Zombies – Untote – lebende Leichen… gelesen hatte er bereits davon in Romanen und Erzählungen. Auch hatte er vor Jahren einen Film gesehen, in dem Zombies mitspielten. Allerdings hatten die Filmemacher die Handlung auf die Westindischen Inseln verlegt. Nach einer Voodoo-Beschwörung gelang es dann, Tote aus der Erde zu holen. Deutlich erinnerte sich der junge Mann an den Film. Aber das war Kino, und Bob hatte hinterher den Maskenbildner bewundert, der Personen so echt schminken konnte, daß sie wirklich aussahen wie Leichen.

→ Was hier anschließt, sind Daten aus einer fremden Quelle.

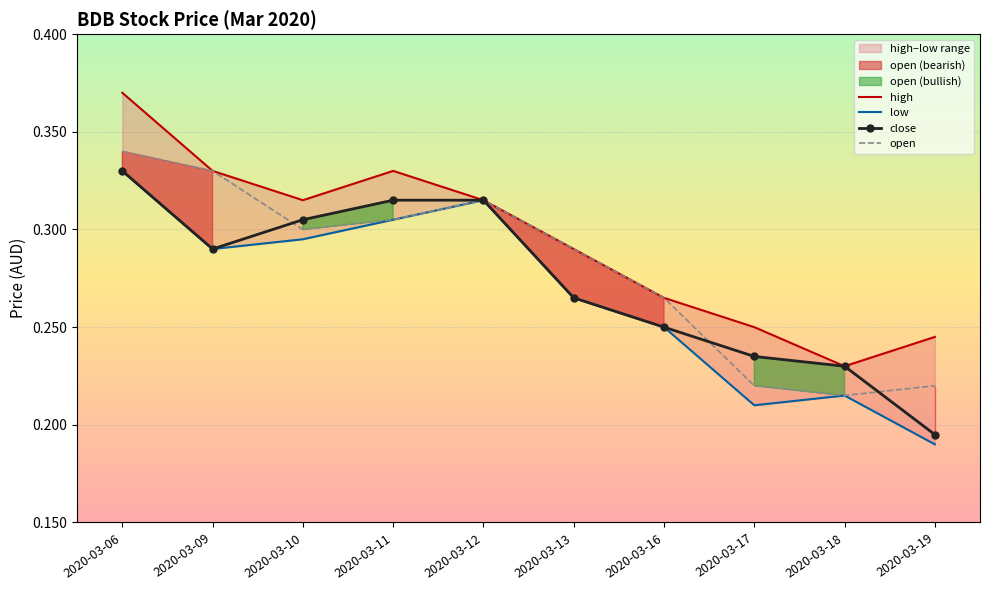

True or false: close has a value of 0.1 at 2020-03-18.

False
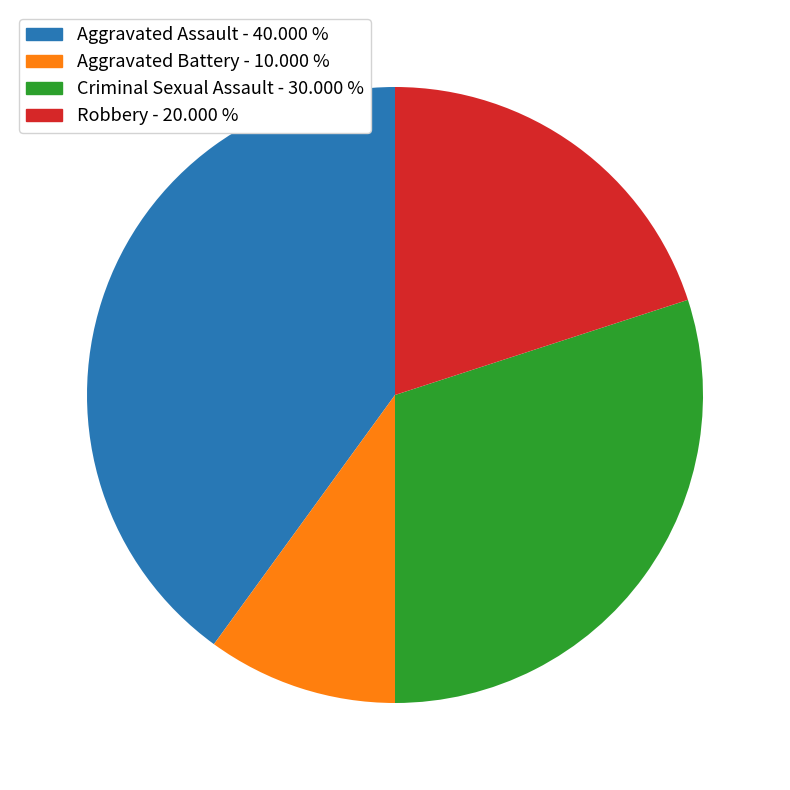

Count the number of slices in the pie.

4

Sollte Bob diesen Alptraum jetzt in der Wirklichkeit erleben, mit ihm als Hauptperson?
Im Film war der Held am Schluß gestorben…
Bob McClure ballte die Hände zu Fäusten. Sein Gesicht wurde kantig. Er spürte, wie sein Puls sich beschleunigte.
Ja, er hatte Angst, und Bob war ehrlich gegen sich selbst, um dies auch einzugestehen.
Der alte McBowen saß hinter ihm am Tisch und trank seinen Whisky. Manchmal brabbelte er unverständliches Zeug in seinen nicht vorhandenen Bart, dann wieder schlürfte er an seinem Schnaps.
John Sinclair und Bill Conolly waren unterwegs auf dem Loch Morar. Und es war die Frage, ob sie zurückkamen.
McBowen und Bob wollten in der Hütte warten. So war es ausgemacht. Der junge Student dachte an seine Bekannte Marion Mitchell. Mit ihrem und auch seinem Freund Dan Dryer hatte eigentlich alles begonnen.
Die beiden jungen Männer wollten den See in einem Einbaum überqueren. Wie es schon die Vorfahren getan hatten. Auf halber Strecke etwa wurden sie von lebenden Leichen angegriffen. Der Einbaum kenterte, und Dan wurde von den Ungeheuern in die Tiefe gezogen, während sich Bob wie durch ein Wunder retten konnte.
Aber Dan war nicht tot. Er kam wieder.
Als Zombie…
Und er besuchte seine Freundin Marion.
Bob hatte inzwischen Bill Conolly kennen gelernt. In einer dramatischen Rettungsaktion gelang es dem Reporter, das Mädchen aus den Klauen des Zombies zu befreien.
»Da ist jemand an der Tür.« Die ängstliche Stimme des Alten unterbrach Bobs Gedanken.
Der Student drehte sich um.
Sein und McBowens Blick trafen sich.